Normally, we would have volunteers to come and stay to hep us with the planting, harvesting, etc. but out of necessity, we’ve decided to go more self-sufficient.
On Tuesday 16th March, I harvested the remaining onions and prepared them for the freezer or fridge. There were white and red onions, of all different shapes and sizes. I thinly sliced some and used them for these onion bhajis.
- onions, thinly sliced
- 150g gram flour
- 1 teaspoon salt
- 1 teaspoon garam masala
- 1/2 teaspoon chill powder
- 1 teaspoon cumin
- 1/2 teaspoon fenugreek
- Combine the onions, gram flour and spices in a bowl and mix thoroughly.
- Add enough water to form a moist batter, using your hands to bring the mixture together.
- Heat some sunflower oil in a wok or pan.
- Using a couple of dessert spoons, shape the onion mix into balls.
- Slide the balls into the oil.
- Cook for a couple of minutes on both sides until lightly golden.
- Transfer to a plate with some kitchen paper.
- Turn up the heat under the oil until quite hot.

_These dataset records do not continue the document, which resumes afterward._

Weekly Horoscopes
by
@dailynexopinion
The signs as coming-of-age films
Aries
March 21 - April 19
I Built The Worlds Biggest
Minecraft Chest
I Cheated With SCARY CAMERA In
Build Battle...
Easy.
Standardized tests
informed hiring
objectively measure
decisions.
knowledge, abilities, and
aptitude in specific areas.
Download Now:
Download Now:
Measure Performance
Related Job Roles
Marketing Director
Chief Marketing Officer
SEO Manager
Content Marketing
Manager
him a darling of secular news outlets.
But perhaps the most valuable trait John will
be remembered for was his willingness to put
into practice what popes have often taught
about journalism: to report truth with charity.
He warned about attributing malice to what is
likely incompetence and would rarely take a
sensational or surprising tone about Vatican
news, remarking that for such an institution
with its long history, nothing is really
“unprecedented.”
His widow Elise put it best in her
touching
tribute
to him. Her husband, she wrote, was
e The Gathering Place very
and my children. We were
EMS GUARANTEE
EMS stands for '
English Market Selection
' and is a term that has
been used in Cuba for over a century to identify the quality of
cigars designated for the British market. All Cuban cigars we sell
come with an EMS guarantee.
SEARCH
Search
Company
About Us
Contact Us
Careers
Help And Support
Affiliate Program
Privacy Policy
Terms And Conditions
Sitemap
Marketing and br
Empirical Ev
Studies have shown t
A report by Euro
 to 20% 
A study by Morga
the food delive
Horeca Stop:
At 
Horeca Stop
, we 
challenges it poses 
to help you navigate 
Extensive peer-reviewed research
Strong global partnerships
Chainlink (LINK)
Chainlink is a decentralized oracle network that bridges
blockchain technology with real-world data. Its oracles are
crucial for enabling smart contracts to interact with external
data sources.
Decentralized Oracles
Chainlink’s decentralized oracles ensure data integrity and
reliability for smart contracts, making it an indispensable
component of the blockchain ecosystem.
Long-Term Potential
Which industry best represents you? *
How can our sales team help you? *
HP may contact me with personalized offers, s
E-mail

- Refry the onion bhajis for 30 seconds on each side.
- This recipe was made slightly more complicated by the fact that we didn't have any gram flour. There was nothing for it but to make our own. We found the best way was to first smash the dried chickpeas with a mallet before grinding in a spice grinder. We then sieved them to remove the coarser particles and reground these.